Statistical analysis of favorite win rates across sports prediction markets using hybrid API architecture.
This project analyzes sports prediction market efficiency on Polymarket. The primary research question: What is the empirical win rate of favorites across different professional sports?
The analysis processes 10,115 closed betting markets across 10,223 total events in seven sports (ATP, WTA, NBA, NFL, MLB, CFB, CBB), achieving 99% data completeness through a hybrid API integration approach.

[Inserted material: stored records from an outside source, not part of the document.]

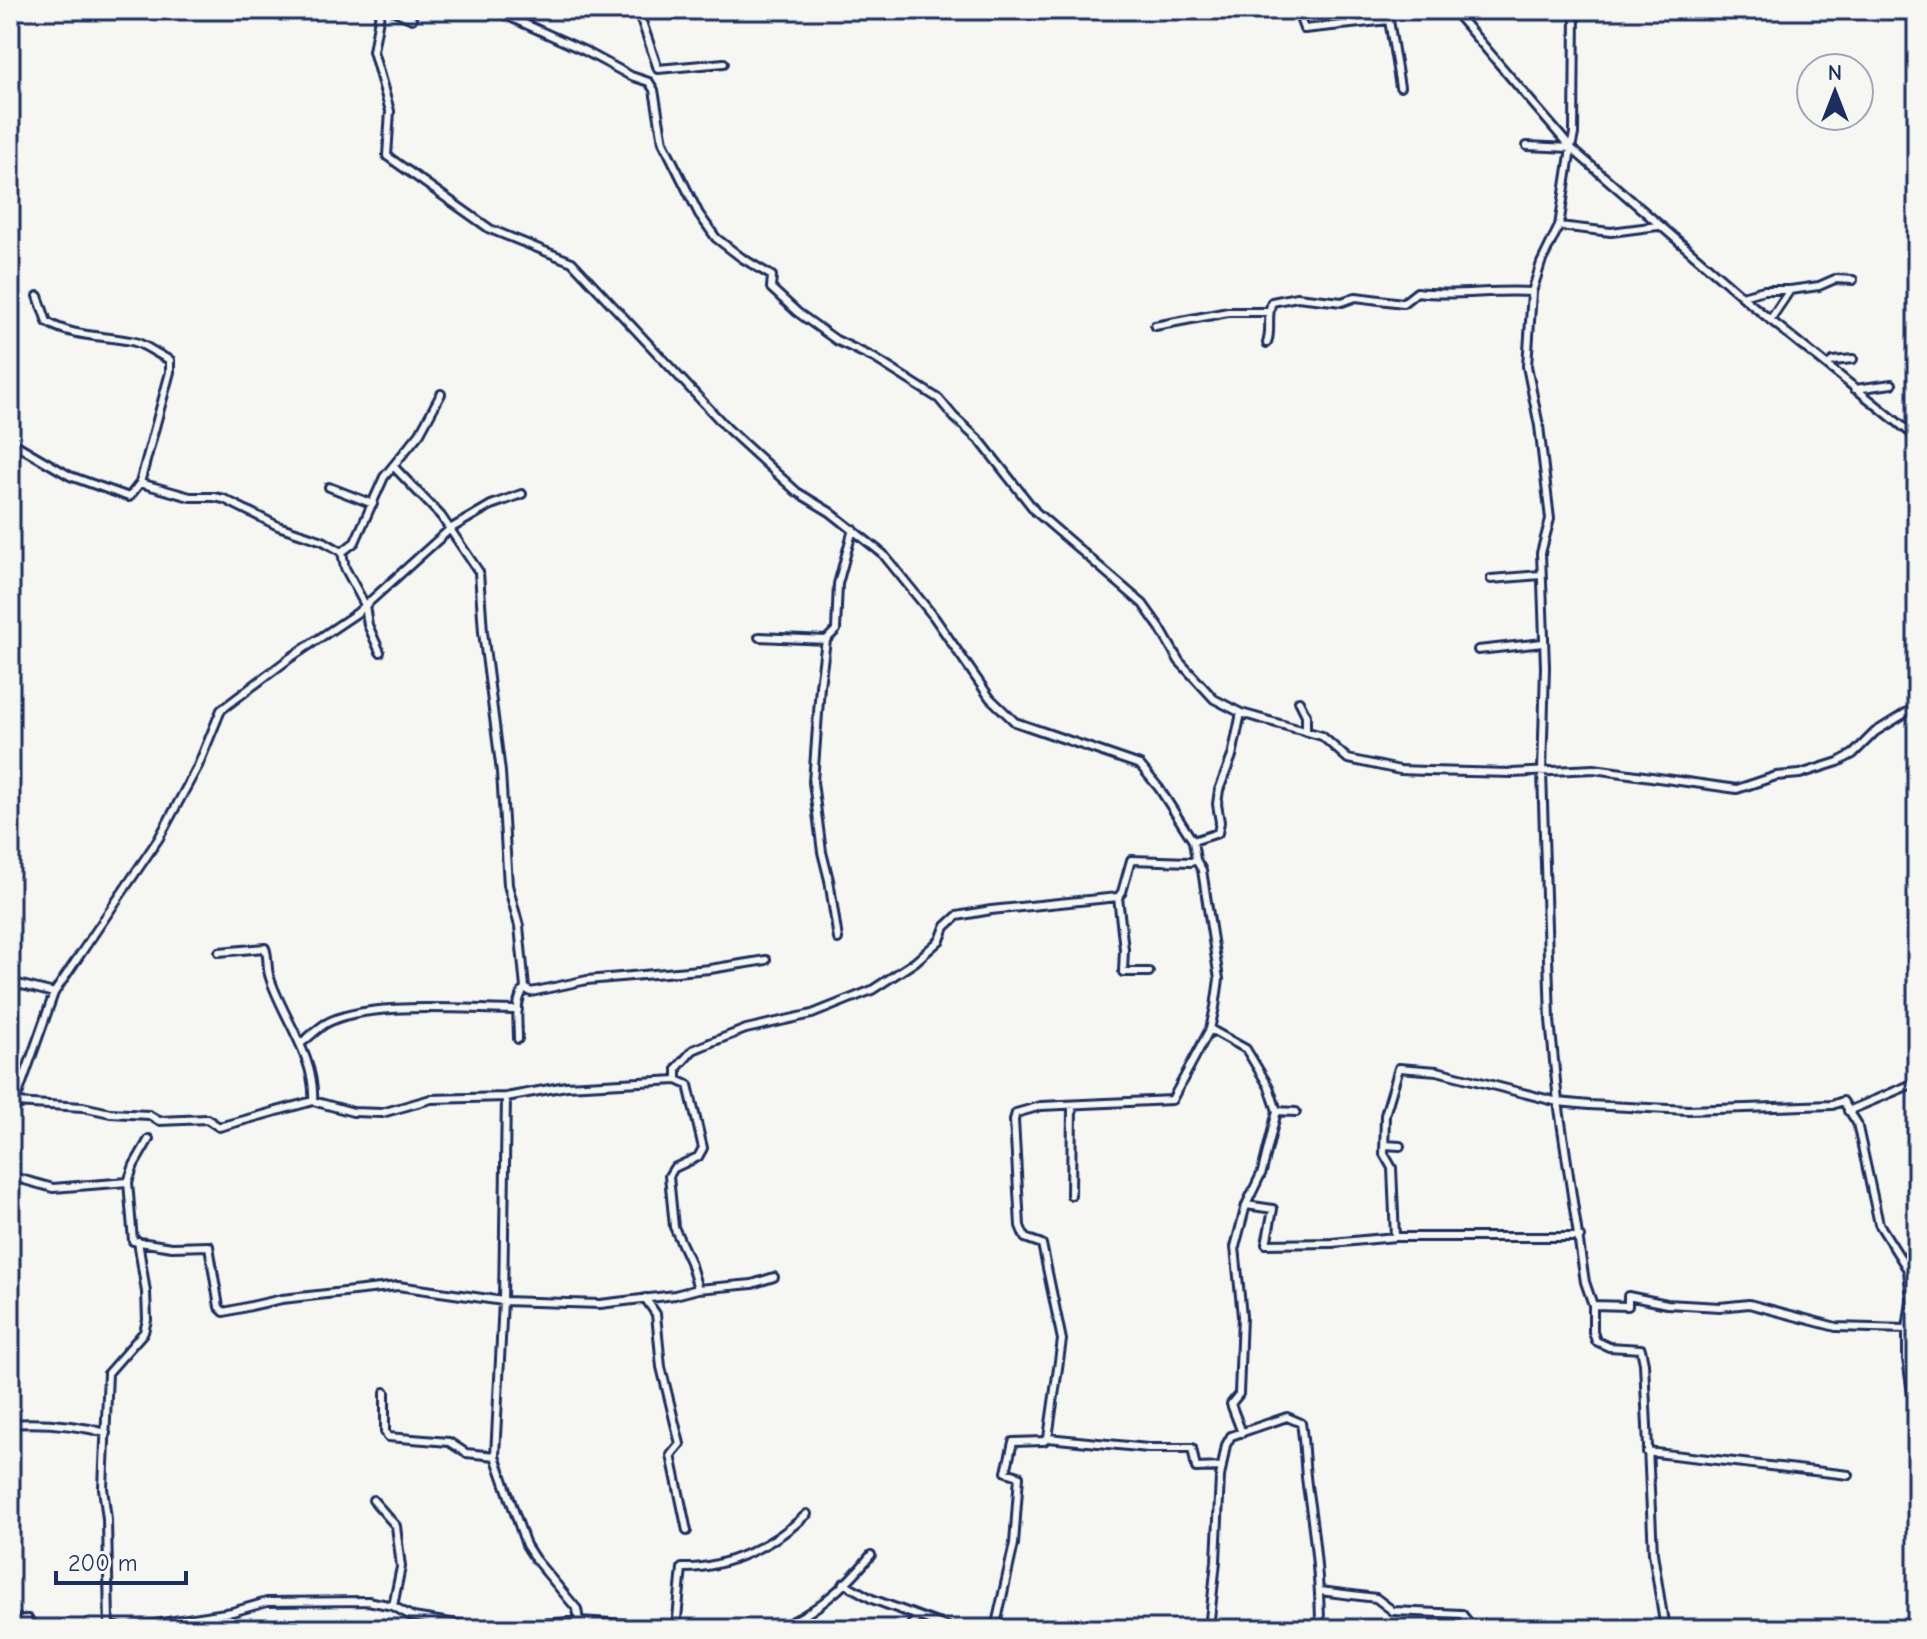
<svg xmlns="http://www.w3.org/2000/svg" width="1927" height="1639" font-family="'Comic Neue',sans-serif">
  <rect width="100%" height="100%" fill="#f6f6f2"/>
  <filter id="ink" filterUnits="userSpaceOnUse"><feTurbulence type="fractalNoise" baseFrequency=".0125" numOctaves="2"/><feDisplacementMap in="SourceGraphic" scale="16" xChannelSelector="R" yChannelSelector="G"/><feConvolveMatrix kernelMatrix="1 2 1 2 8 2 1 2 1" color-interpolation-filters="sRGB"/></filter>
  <g filter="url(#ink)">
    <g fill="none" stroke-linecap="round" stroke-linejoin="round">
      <defs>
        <path id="minor" d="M392,10L412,19
          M494,10L585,51L631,76L649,82L654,90L663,142L699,214L716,238L742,258L772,276L771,288L797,312L836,340L874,358L939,399L954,417L981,442L1036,512L1143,604L1160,628L1179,661L1214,699L1241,713L1322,736L1348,759L1400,770L1427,771L1512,773L1594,769L1737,789L1776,776L1800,774L1838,762L1853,754L1875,732L1917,706
          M638,10L658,69L724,63
          M1297,10L1304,29L1389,20L1400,87
          M1453,10L1571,148L1752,305L1917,438
          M380,13L373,51L390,111L387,156L490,229L572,262L728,429L797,492L830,512L883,554L934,617L990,698L1015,722L1140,765L1159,788L1193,841L1196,860L1202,870L1219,979L1215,1007L1210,1029L1172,1100L1041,1106L1016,1113L1014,1120L1020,1226L1025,1238L1042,1244L1062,1340L1048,1438L1044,1441L1013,1442L1006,1472L1019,1476L1014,1544L995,1629
          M1527,146L1571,148L1574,134L1575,10
          M1571,148L1559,226L1541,263L1532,292L1527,366L1539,426L1550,519L1541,553L1545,667L1542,772L1550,1020L1558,1102L1585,1282L1593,1305V1332L1596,1341L1609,1347L1641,1349L1644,1363L1653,1553L1665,1629
          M1559,226L1611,232L1658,226
          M1742,296L1764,290H1790L1819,286L1835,279L1853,280
          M1770,320L1790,290
          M1155,326L1228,312H1268
          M1267,343C1272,329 1266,316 1272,302L1297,297L1342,302L1356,297L1403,303L1417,292C1455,297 1493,289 1532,292
          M1827,365L1833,361L1853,359
          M1855,389L1892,384
          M10,441L70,476L129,497L140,483L170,372V360C158,355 146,345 135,342C106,335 74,338 47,322L38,296
          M394,467L441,516L479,572L483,632L501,772L508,885L519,926L525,988C514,1001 518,1023 518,1039
          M140,483L190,497H214L224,499L278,526L323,541L342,552L345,568L365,605L368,625L380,652
          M329,487L373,504
          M342,552L355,542L384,477L420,433L441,394
          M1491,579L1541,575
          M759,637L826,640
          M1478,650L1543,643
          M1299,701L1306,715V731
          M1193,841L1218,833L1220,822L1217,804L1219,790L1232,756L1241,713
          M1118,897L1124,949L1123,972H1149
          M838,939L829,880L822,852L813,782L820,686L826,640L836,630L838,584L853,529
          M219,952L265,948C269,958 266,968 270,978C283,1018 316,1058 313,1101
          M10,982L54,993
          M525,988L531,992L587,980L710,969L766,960
          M1210,1029L1246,1049L1269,1087L1277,1111L1262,1172L1246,1205L1235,1247L1242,1316L1239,1394L1231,1404L1242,1433
          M300,1044C308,1038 316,1030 325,1024C366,1000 468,1010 518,1010
          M15,1103L54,993L159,838L198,766L221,710L290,658L357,613L450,529L491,505L522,494
          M1277,1111L1296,1112
          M1848,1111L1917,1082
          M10,1121L15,1103L83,1107L110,1113L149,1115L159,1121L207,1119L219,1127L313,1101L353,1112L382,1113L431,1099L506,1097L566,1086L677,1080
          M1385,1145L1400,1146
          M10,1176L53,1188L128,1182L133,1241L172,1247L209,1246L219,1307L224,1312L282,1299L398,1286L503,1301L600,1304L675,1295L698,1289
          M128,1182L134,1165L149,1139
          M1071,1195L1072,1105
          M1246,1205L1273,1209L1266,1244L1332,1243L1395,1237
          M1580,1237H1395L1392,1168L1384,1154L1385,1115L1399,1068L1437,1071L1558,1102L1589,1105L1688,1110L1832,1105L1843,1101L1857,1123L1879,1224L1908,1270L1911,1301L1907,1329V1359L1917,1428
          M774,1277L752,1284L698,1289L690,1262L674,1227L669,1176L674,1168L698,1157L703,1148L688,1085L677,1080V1068L693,1050L712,1042L746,1029L812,1014L872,990L915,962L940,940L945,927L957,916L991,910L1118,897L1122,892L1131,860L1191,862L1196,860
          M645,1298L656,1314L661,1367L680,1444L671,1455L687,1531
          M1593,1305L1628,1306V1296L1667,1304L1720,1307L1749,1304L1836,1327L1907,1329
          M385,1392V1432L388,1437L449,1442L466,1453L495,1456
          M10,1424C42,1422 76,1425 106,1433
          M1048,1438L1148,1448H1192L1196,1468L1222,1467
          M1647,1452L1849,1475
          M373,1500L396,1526L401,1567L393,1606
          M844,1583L872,1599L953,1629
          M1320,1591L1376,1598L1393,1611L1462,1614L1474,1629
          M10,1620L28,1619L32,1629
          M579,1621L626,1624L641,1629
          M122,1628L109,1625L107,1519L103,1488L108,1373L144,1332L147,1320L146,1292L138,1241
          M123,1629L232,1612L267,1602L368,1601L393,1606L413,1617L483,1628
          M483,1629L579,1621L577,1609L535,1559L526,1545L495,1456L503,1301L506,1097
          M676,1629L682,1568C727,1569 775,1544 807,1514
          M771,1629C809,1620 847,1585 871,1555
          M908,1629L917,1617
          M1209,1629L1216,1561L1220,1477L1226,1445L1231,1436L1287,1417L1301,1423C1305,1446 1304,1469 1308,1492C1315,1538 1320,1583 1320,1629"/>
      </defs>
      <use href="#minor" stroke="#1b2f5e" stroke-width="12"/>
      <use href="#minor" stroke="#f6f6f2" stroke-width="6"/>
    </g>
  </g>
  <rect width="1927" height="1639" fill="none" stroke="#f6f6f2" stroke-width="40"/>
  <rect x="20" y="20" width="1887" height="1599" fill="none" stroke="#1b2f5e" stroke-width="3" filter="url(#ink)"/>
  <g transform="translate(1835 92)"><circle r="38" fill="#f6f6f2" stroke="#9ea6b7" stroke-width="2"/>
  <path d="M0-6L14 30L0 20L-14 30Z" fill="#1b2f5e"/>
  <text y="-12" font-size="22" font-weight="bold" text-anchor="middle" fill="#1b2f5e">N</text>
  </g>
  <path d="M56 1571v12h130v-12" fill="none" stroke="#1b2f5e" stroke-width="4"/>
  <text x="68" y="1571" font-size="24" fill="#1b2f5e" stroke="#f6f6f2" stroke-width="6" paint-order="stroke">200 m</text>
</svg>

| Sport | Favorite Win Rate | Sample Size | Events Analyzed |
|---|---|---|---|
| College Basketball | 72.7% | 1,250/1,720 | 1,720 |
| College Football | 72.9% | 805/1,105 | 1,105 |
| ATP Tennis | 69.5% | 1,234/1,776 | 1,776 |
| NBA Basketball | 67.9% | 1,350/1,988 | 1,988 |
| WTA Tennis | 66.7% | 12/18 | 18 |
| NFL Football | 66.6% | 414/622 | 622 |
| MLB Baseball | 56.5% | 1,385/2,450 | 2,450 |
The system implements a multi-stage data pipeline integrating two Polymarket APIs:
┌──────────────────┐
│ Gamma API │ Sport-based event filtering via tag IDs
│ (Event Catalog) │ Fetches: event metadata, participants, market structure
└────────┬─────────┘
│
▼
┌──────────────────┐
│ CLOB API │ Token-based pricing enrichment
│ (Order Book) │ Fetches: closing prices, settlement data, volume
└────────┬─────────┘
│
▼
┌──────────────────┐
│ Analysis Engine │ Win rate calculation and aggregation
│ (Pandas) │ Logic: identify favorite → validate winner → compute rates
└────────┬─────────┘
│
▼
┌──────────────────┐
│ Excel Output │ Actionable insights generation
│ (xlsxwriter) │ Format: 7-tab workbook with analysis
└──────────────────┘
- Multi-sport support: ATP, WTA, NBA, NFL, MLB, CFB, CBB
- Hybrid API architecture: Combines Gamma API (events) + CLOB API (pricing)
- 99.7% data completeness: Token ID matching resolves missing price data
- Async pipeline: Concurrent fetching with aiohttp and rate limiting
- Error tracking: Comprehensive retry logic with exponential backoff
- Actionable Excel output: 7-tab workbook with betting insights and ROI analysis
- Python 3.11 or higher
- pip package manager
# Clone repository
git clone https://github.com/yourusername/polymarket-sports-predictability.git
cd polymarket-sports-predictability
# Install dependencies
pip install -r requirements.txtpython src/fetch_sports.pyOutput: data/fetch_sports.csv (~5 seconds)
python src/fetch_events.pyOutput: data/fetch_events.csv (60-90 minutes for 10,223 events)
python src/generate_insights.pyOutput: outputs/favourite_win_rates.xlsx (7 focused tabs with actionable betting insights)
The pipeline uses two Polymarket APIs:
- Gamma API (
https://gamma-api.polymarket.com/events) - Event discovery via sport tags - CLOB API (
https://clob.polymarket.com) - Reliable pricing and settlement data
The hybrid approach resolves Gamma API's 89% missing price data by matching events via condition_id to CLOB market data.
data/
├── fetch_events.csv # 10,223 events with pricing and settlement
└── fetch_sports.csv # Sports metadata and tag mappings
outputs/
└── favourite_win_rates.xlsx # Excel workbook with 7 tabs:
├── Index # Overview + key takeaways
├── Quick Reference # Top actionable strategies
├── Sport Guide # Which sports to bet
├── Underdog Opportunities # ROI by sport/threshold
├── Reliable Favorites # Best teams when favored
├── Market Efficiency # Calibration analysis
└── Raw Data # Summary statistics
polymarket-sports-predictability/
├── README.md
├── LICENSE
├── requirements.txt
├── src/
│ ├── fetch_sports.py # Sports metadata fetcher
│ ├── fetch_events.py # Event data pipeline
│ └── generate_insights.py # Betting insights analysis
├── tests/
│ ├── test_fetch_sports.py
│ ├── test_generate_chart.py
│ └── test_integration.py
├── data/ # Generated datasets
└── outputs/ # Generated Excel workbook
This project is for educational and research purposes only. The analysis is based on historical market data and should not be construed as investment advice.
- Past performance does not guarantee future results
- Users should comply with all applicable laws and Polymarket's terms of service
This project is licensed under the MIT License - see the LICENSE file for details.